New order, new norms, new peace?

This project has received funding via the EUI Research Council call 2026.

The last decade has seen a noticeable shift in the prominence of peacemaking actors, with Qatar and Türkiye playing the most prominent roles and China having created a mediation institute to boost its peacemaking profile. Norms also emerged as to how peace should be made, and what peace should look like. With this shift, the question arises whether the newly prominent actors feel bound by those post-Cold War norms. Is there still a norm according to which disputes are ideally settled through peace negotiations? Do the norms that were propagated by, among others, the UN and the EU, merely amount to norms in the international-relations sense of ‘collective expectations for the proper behaviour of actors with a given identity’ or have they also solidified as international law?

This research explores how the shift in peacemaking actors relates to peacemaking norms, and it is led by the following three research questions:

  1. Which norms guide the peacemaking efforts of the newly prominent actors?
  2. Have (some of) the peacemaking norms promoted by the traditionally prominent peacemaking actors in the 2000s and 2010s solidified into international law?
  3. How do the norms that guide the efforts of the newly prominent peacemaking actors relate to international law?

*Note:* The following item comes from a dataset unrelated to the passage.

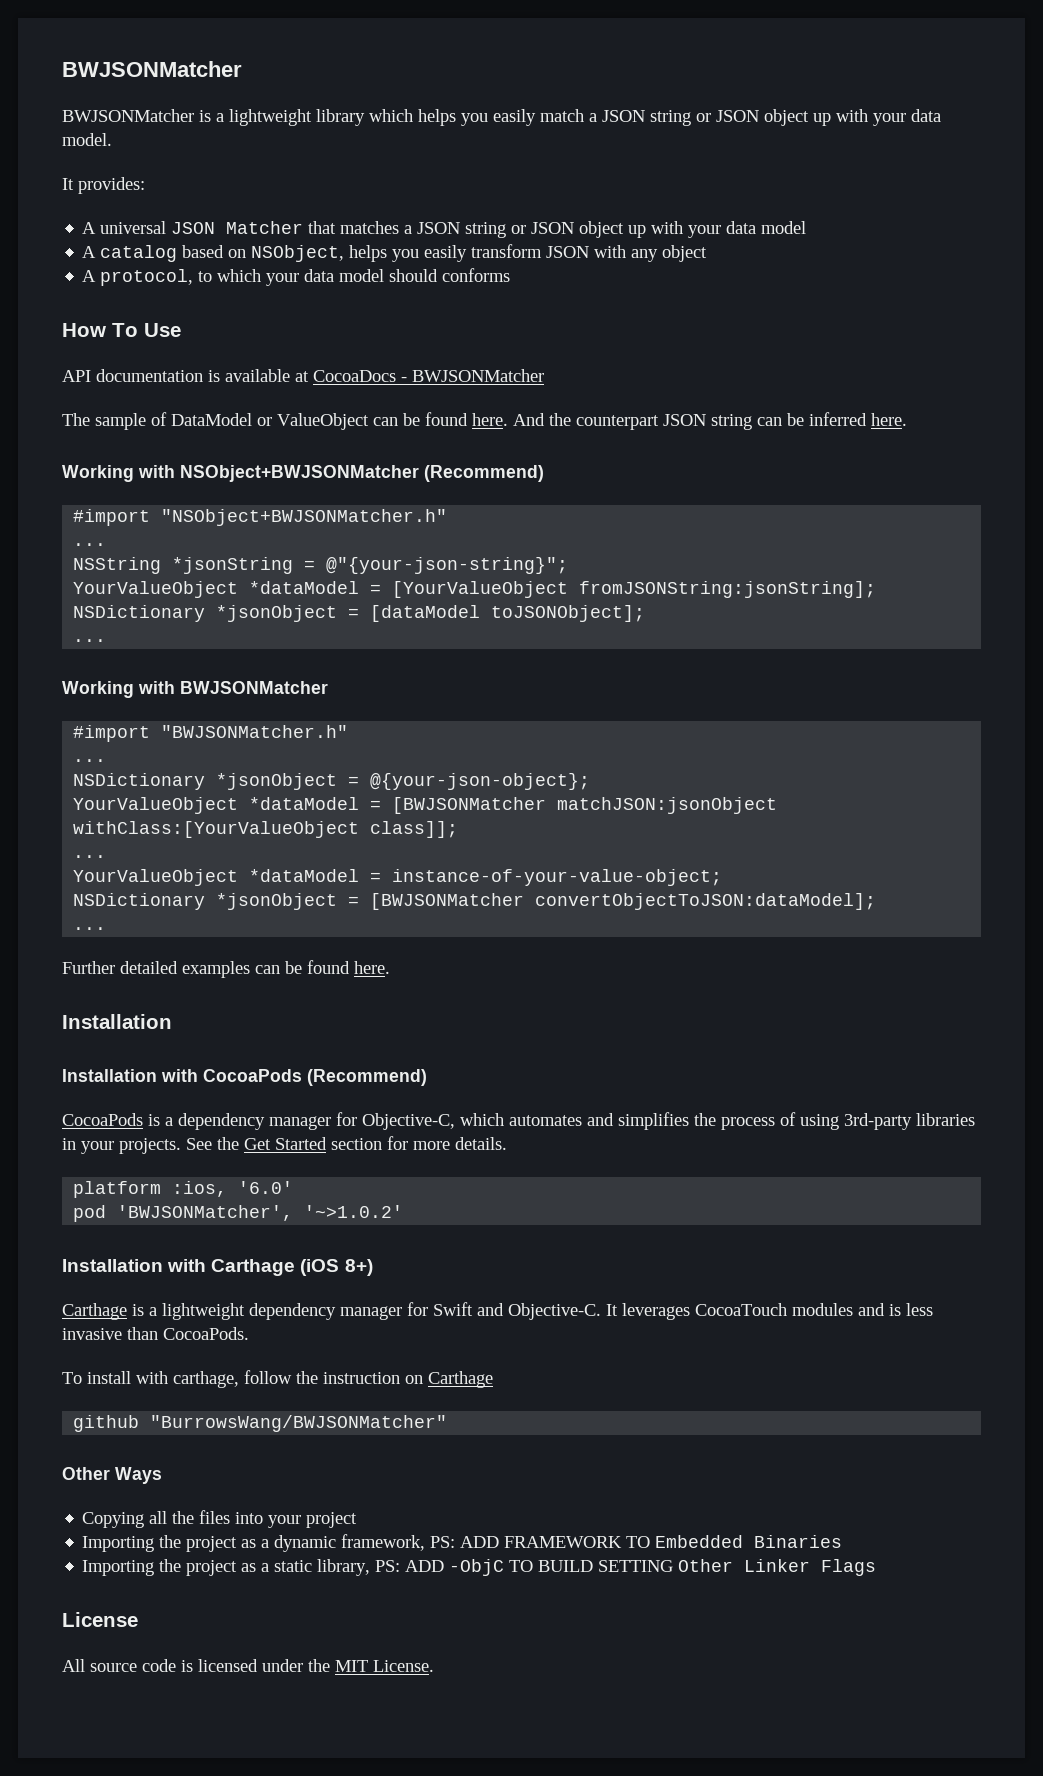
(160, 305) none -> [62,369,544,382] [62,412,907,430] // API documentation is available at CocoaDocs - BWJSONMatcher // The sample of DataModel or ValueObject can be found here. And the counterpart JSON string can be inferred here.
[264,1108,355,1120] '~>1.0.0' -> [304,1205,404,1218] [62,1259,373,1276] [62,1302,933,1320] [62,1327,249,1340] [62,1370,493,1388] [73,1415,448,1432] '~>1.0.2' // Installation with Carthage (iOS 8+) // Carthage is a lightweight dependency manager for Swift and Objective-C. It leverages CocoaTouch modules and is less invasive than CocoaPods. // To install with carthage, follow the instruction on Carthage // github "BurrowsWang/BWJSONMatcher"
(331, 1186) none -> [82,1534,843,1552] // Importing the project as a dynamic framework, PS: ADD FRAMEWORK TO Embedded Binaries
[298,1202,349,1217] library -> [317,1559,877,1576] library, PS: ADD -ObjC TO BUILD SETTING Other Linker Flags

This research innovates in at least three ways:

  • It connects old and new, thereby making it possible to identify rupture, continuity, adaptation and change. 
  • It studies peacemaking processes by finding out from mediators what norms guide them and uses political-science methods to identify political norms and legal, doctrinal, methods to assess whether these norms are also legal norms. It builds an interdisciplinary framework that enables differentiation between legal and political norms, differentiating between disagreement on political norms and disagreement on legal norms and thus, potentially, to identify common ground in an increasingly fractured world. 
  • It considers practitioners as both knowledge resources and repositories, and co-creators of knowledge and disseminators of findings. The connection with peacemakers is facilitated by the PI’s active collaborations with three peace mediation organizations: the Centre for Humanitarian Dialogue; the Institute for Integrated Transitions and Fundacion Acordemos.